- _Excerto do documento_:
Paralelamente, esta civilização promoveu um individualismo competitivo, de todos a competir com todos, descurando o simples facto de que numa espécie em que todo o indivíduo luta contra o outro membro da mesma espécie, esta espécie está fadada a desaparecer. 

É neste estado de coisas que explode a pandemia causada pela Covid – 19. Mecanismos sanitários, jurídicos, políticos e económicos foram prontamente desdobrados para fazer frente à pandemia, entre eles a ordem/recomendação: “FIQUE EM CASA”. 

 Esta é a grande questão. Esta é a medida que salva vidas e preserva a sociedade. Mas, também, é a medida que, como todos os antídotos, não deixa de ter efeitos colaterais perversos. A violência doméstica e inter familiar elenca-se entre os vários efeitos colaterais nocivos que ganha contornos de uma sub-pandemia. 

O confinamento junta no mesmo espaço maltratadores e vítimas, o que aumenta os factores de risco de ocorrência de episódios de violência em que as principais lesadas são as mulheres, as crianças e os idosos, com impacto diferenciado na vida das mulheres, que convivem com os seus agressores. 

 As famílias, nesse tempo de pandemia e de confinamento, converteram-se em espaços onde os elementos mais vulneráveis vivem uma situação de quase sequestro, sabendo-se que a violência pode, e não são raras as vezes, terminar em feminicídio, quando não há uma intervenção preventiva interdisciplinar, posto que o comportamento do autor de violência doméstica não muda, apenas se agrava em espiral, sedimentado em fundamentos culturais e tradicionais que, pelas mesmas razões, tendem a desacreditar a palavra da vítima. 

O dilema situa-se no facto de que as mulheres nem sempre se compreendem, ab initio, como vitimas; na maior parte das vezes, têm dificuldade de processar o comportamento abusivo no seio familiar, temem ser incompreendidas pela justiça e pelos familiares, têm vergonha de expor a sua vida pessoal e de serem desacreditadas, têm uma forte dependência emocional e, às vezes, económica; culturalmente, têm o ónus de serem as cuidadoras da família, mantendo-a unida e feliz. Logo, é muito difícil a mulher romper com esse círculo. 

A Lei contra a Violência Doméstica, no seu artigo 12.º, prevê medidas de protecção à vítima. No entanto, a sua aplicação nunca foi efectivada por conta da minimização da importância dessa sub-pandemia que apenas ameaça o sector mais vulnerável da sociedade, composto por aqueles que estão mais perto de perder a vida. Acudi-los é um princípio ético.

- _Tarefas e exercícios_:
A. Responda a estas perguntas sobre o texto acerca da violência doméstica na pandemia:
(i) Que ordem/recomendação foi dada para fazer frente à pandemia?
(ii) Quem são as principais lesadas nos episódios de violência?
(iii) Que artigo da Lei contra a Violência Doméstica prevê medidas de proteção à vítima?
B. Indique se cada afirmação está de acordo com o texto sobre a violência doméstica na pandemia e cite as palavras que o decidem.
(i) O comportamento do autor de violência doméstica tende a melhorar com o tempo.
(ii) As mulheres têm, por vezes, dependência económica.
(iii) As medidas de proteção previstas no artigo 12.º foram efetivamente aplicadas.
C. Prossiga o texto sobre a violência doméstica durante a pandemia a partir da última frase apresentada.

- _Extratos dos itens_:
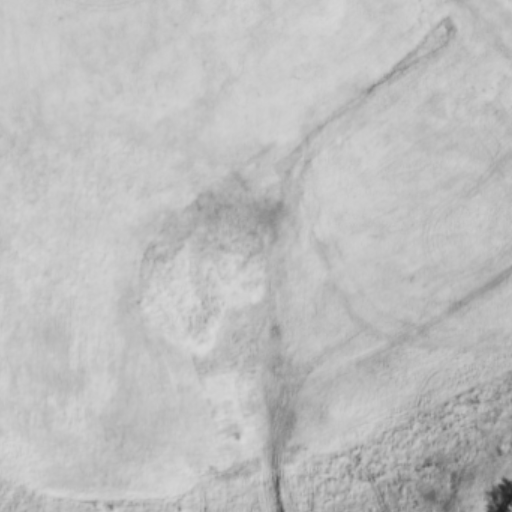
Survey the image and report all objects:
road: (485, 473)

* * *

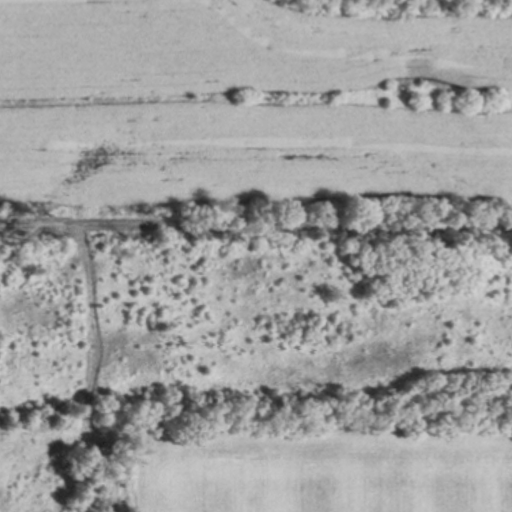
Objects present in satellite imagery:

- _Respostas aos exercícios_:
A.
(i) "FIQUE EM CASA".
(ii) As mulheres, as crianças e os idosos.
(iii) O artigo 12.º.

B.
(i) Não: "o comportamento do autor de violência doméstica não muda, apenas se agrava em espiral".
(ii) Sim: "têm uma forte dependência emocional e, às vezes, económica".
(iii) Não: "a sua aplicação nunca foi efectivada".

C.
“Artigo 12.º … 2. a) encaminhar a vítima de violência doméstica provisoriamente para um espaço de abrigo temporário; … 3. Nos casos em que o agente viva em economia comum, a medida de injunção a opor àquele é o seu afastamento da residência, sempre que tal medida se afigure necessária.” 

Antes da pandemia, não se cumpria o acima postulado como medidas de protecção. Durante a pandemia, a situação das vítimas agravou-se com as medidas excepcionais tomadas, limitadoras da circulação e do acesso à justiça, entre outras. Mas a vida das vítimas de violência doméstica, e a sua sanidade emocional e psicológica, importa. 

A este propósito, o secretário-geral da ONU, António Guterres, fez um apelo mundial para pedir proteção às mulheres nas suas próprias casas e o cessar fogo em todas as frentes de combate para o melhor controlo da pandemia. 

Guterres lembrou que a “violência não se limita ao campo de batalha.” …”Para muitas mulheres e meninas, a ameaça é maior justamente onde deveriam estar mais seguras. Em suas próprias casas. Assim, hoje faço um novo apelo à paz nos lares de todo o mundo” … “Nas últimas semanas, com o aumento das pressões económicas e sociais e do medo, observamos um chocante aumento global da violência doméstica. Peço a todos os governos que a prevenção e a reparação nos casos de violência contra as mulheres sejam uma parte vital dos seus planos nacionais de resposta contra a Covid-19.” 

 No caso de angola, quid juris? 

Talvez fortalecer mecanismos de prevenção; talvez estimular a criatividade para se resolverem os problemas antigos de forma inovadora e criar uma nova normalidade; talvez promover uma educação pública com novos conteúdos fundamentais capaz de impactar a todos e de produzir valores que privilegiem o mundo do cuidado em que a vida e o humanismo se tornem no critério de construção do bem estar geral.